Bill Y (Cherokee; anth dept. alum), looks at the Grace N. photos loaned by Frank L. Bill is one of my former students, for whom I wrote letters of rec for OU's NAS grad program. He is done with his residency and supposedly
working on the thesis. Former OU professor, Clara Sue K (Choctaw) is also in this photo--way at the other end of the gallery, looking my way.
This exhibit was designed to complement a symposium on campus. Hence, the opening night reception, which TH funded out of an oral/public history program account where he stashes PI funds from his oral history contracts, was restricted to only symposium participants (speakers, guests, exhibit participants). It was lots of fun and did allow for some chatting and visiting on a more intimate level as the guest of honor wished. It was also early enough in the evening to tease pre-dinner appetites (maybe it WAS dinner for a few starving students, though). We'll have another opening on April 17th to which the broader campus community is invited. That'll be funded by me and my oven--no pot-stickers, baked brie, bruschetta etc. BUT, it will be equally tasty and relatively easy--brownies, cookies, and so forth. I'm hoping that lots of students from anthro and NAS will come. Meanwhile, here are a few pictures (I was actually so relaxed and inspired by all the speakers of that day that I was talking and enjoying myself and forgot, until the last 30 minutes or so, to take pictures.) Mind you, I was enjoying myself despite the fact that my iPhone had just gone missing and I (correctly) assumed it had been stolen. So, that's how happy I was to be done with this exhibit and excited by the talks I'd been hearing all day. (I bought a new iPhone two days later. I'm just chalking that $350.00 up to the overall cost of the exhibit, because it was stolen off a plinth near the doorway to the museum where I stupidly left it for TWO seconds while the caterers were setting up and I needed to run in back and grab a pamphlet for someone. I cannot even muster too much anger about it, that's how overworked I am this semester. I have a passcode on my new one so it'll be absolutely useless to theives--as is the old one, now).
Here he is again, posing with his other photos, his late dad's hammer, and his Cherokee Nation license plate, which is screwing with the flash and automatic light meter on my camera (clearly the reflective paint works well on dark highways).

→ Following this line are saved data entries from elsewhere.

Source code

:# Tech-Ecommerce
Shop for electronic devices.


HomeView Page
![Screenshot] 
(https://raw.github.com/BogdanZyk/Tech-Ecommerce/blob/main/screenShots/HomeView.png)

And here is CR, the guest of honor, in front of the wall where he and his Choctaw ancestors are featured. On the columns flanking this wall, I reproduced the long list of Mississippi Choctaw removed in 1903 (the second removal), drawing a tape-line between his grandmother and great-grandmother's photos and the listing of their names and ages and the county from which they were removed. What a poignant story his is. I hope students who look at this exhibit learn something. I hope it helps to materialize Indian removal and survivance on some level. For most students, this process of ethnocide is just some lines in a textbook. Two cases feature other aspects of his youth and grad/professional career.
One of the emeritus professors from CR's Department, along with the brother of one of the exhibit participants, read about CR's story.
Famous Choctaw historian Dave E chats with...
AS (Amah Mutson Ohlone) talks to CB about the personal objects and photos he contributed to the show.
These two came late to the reception with their families and proceeded to enjoy the fruit and cheese, which everyone else had sort of abandoned. The little girl on the right was in utero when I worked at the nearby tribal college. Time. Flies.